We humans are very good at collaboration. For instance, when two people work together to carry a heavy object like a table or a sofa, they tend to instinctively coordinate their motions, constantly recalibrating to make sure their hands are at the same height as the other person’s. Our natural ability to make these types of adjustments allows us to collaborate on tasks big and small.
Imagine you’re lifting a couch with a friend. You’re both at opposite ends, and need to communicate as to when to heft it up. You could go for it at the count of three, or maybe, if you’re mentally in sync, with a nod of the head.
Now let’s say you’re doing the same with a robot— what’s the best way to tell it what to do, and when? Roboticists at MIT have created a mechanical system that can help humans lift objects, and it works by directly reading the electric signals produced by a person’s biceps.
It’s a noteworthy approach because their method is not the standard way that most people interact with technology. We’re used to talking to assistants like Alexa or Siri, tapping on smartphones, or using a keyboard, mouse, or trackpad.

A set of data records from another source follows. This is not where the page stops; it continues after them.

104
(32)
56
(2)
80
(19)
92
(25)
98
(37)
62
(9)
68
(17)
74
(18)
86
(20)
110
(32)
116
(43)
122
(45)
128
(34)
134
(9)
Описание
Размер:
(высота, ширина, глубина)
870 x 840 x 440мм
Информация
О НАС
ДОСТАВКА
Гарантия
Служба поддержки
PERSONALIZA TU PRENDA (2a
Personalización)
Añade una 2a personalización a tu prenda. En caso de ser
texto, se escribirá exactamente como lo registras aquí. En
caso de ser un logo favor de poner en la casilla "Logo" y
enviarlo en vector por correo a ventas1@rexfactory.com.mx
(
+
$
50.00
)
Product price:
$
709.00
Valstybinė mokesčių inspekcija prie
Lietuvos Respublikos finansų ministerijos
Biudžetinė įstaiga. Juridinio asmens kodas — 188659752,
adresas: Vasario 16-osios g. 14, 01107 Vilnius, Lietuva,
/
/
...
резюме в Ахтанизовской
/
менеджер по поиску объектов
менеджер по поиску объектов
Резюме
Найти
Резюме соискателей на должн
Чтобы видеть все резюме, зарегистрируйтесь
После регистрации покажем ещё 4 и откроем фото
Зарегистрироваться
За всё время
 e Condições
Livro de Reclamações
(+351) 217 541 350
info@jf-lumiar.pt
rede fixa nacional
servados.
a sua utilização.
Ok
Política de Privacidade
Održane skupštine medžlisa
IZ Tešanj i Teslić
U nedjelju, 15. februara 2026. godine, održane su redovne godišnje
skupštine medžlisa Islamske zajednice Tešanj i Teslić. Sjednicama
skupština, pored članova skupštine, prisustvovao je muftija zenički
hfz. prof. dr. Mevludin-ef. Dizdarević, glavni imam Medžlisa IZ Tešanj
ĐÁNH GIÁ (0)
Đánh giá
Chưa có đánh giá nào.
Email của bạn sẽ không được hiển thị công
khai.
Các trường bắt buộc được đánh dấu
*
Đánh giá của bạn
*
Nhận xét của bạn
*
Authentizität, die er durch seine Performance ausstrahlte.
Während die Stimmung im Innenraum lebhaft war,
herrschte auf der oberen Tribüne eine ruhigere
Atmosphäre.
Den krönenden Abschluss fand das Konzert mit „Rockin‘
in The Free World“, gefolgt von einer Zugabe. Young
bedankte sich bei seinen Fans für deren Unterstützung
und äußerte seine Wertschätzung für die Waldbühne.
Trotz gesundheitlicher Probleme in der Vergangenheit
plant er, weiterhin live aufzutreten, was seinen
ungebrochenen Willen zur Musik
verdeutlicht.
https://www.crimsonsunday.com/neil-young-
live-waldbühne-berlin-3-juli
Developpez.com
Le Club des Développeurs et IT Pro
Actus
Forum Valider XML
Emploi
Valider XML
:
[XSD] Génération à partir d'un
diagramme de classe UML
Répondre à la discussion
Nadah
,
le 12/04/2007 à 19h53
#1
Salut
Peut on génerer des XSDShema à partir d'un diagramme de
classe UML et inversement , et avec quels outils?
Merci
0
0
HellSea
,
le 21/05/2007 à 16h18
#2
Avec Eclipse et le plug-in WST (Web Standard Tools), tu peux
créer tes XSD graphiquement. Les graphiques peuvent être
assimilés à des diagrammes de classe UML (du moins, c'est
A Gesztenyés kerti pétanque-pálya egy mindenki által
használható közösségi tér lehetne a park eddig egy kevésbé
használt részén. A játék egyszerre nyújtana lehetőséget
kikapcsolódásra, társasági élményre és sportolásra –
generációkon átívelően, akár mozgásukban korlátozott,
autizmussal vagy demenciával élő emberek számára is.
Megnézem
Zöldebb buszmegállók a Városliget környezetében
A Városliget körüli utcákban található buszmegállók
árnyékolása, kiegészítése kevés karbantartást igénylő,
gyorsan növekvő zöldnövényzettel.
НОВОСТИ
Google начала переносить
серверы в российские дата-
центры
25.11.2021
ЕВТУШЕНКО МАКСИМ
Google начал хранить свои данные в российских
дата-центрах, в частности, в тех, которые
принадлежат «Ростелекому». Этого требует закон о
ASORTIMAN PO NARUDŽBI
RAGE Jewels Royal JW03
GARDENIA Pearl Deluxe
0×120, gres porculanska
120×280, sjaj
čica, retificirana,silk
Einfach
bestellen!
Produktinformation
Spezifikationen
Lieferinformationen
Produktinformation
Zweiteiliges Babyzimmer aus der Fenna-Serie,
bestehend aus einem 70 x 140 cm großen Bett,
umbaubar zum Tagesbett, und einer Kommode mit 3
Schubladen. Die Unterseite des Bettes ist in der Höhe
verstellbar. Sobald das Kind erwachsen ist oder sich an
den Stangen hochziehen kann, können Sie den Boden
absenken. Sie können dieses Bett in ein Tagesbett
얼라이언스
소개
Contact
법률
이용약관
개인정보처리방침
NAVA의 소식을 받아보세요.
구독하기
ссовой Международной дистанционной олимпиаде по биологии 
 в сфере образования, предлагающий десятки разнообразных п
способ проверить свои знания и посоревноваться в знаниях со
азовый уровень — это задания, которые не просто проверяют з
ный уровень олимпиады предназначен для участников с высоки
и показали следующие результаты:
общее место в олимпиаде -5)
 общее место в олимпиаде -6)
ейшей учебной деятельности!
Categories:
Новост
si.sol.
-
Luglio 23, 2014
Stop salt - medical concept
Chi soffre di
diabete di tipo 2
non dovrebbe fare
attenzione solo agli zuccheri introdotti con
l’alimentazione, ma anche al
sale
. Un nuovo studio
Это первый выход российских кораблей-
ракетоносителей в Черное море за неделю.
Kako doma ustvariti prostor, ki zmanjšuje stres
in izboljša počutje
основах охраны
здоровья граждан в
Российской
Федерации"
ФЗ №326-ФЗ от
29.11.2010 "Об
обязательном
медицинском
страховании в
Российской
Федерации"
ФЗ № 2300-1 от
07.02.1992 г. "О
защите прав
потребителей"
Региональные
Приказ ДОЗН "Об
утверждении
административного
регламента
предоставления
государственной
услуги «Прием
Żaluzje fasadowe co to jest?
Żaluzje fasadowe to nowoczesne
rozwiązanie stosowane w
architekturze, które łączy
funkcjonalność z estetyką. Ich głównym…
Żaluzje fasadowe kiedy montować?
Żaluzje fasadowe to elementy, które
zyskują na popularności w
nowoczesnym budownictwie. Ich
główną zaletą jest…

Or, the Google Nest Hub Max, a smart home tablet with a camera, can notice a hand gesture indicating “stop” that a user makes when they want to do something like pause a video. Meanwhile, robot cars—autonomous vehicles—perceive their surroundings through instruments like lasers, cameras, and radar units.
Researchers at MIT’s Computer Science and Artificial Intelligence Laboratory (CSAIL) recently showed that a smoother robot-human collaboration is possible through a new system they developed, where machines help people lift objects by monitoring their muscle movements.
The bicep-sensing robot works thanks to electrodes that are literally stuck onto a person’s upper arm and connected with wires to the robot. “Overall the system aims to make it easier for people and robots to work together as a team on physical tasks,” says Joseph DelPreto, a doctoral candidate at MIT who studies human-robot interaction, and the first author of a paper describing the system. Working together well usually requires good communication, and in this case, that communication stems straight from your muscles. “As you’re lifting something with the robot, the robot can look at your muscle activity to get a sense of how you’re moving, and then it can try to help you.”
The system also interprets more subtle motions, something it can do thanks to artificial intelligence. To tell the robotic arm to lift up or down in a more nuanced way, a person with the electrodes on their upper arm can move their wrist slightly up twice, or down once, and the bot does your bidding. To accomplish this, DelPreto used a neural network, an AI system that learns from data. The neural network interprets the EMG signals coming from the human’s biceps and triceps, analyzing what it sees some 80 times per second, and then telling the robot arm what to do.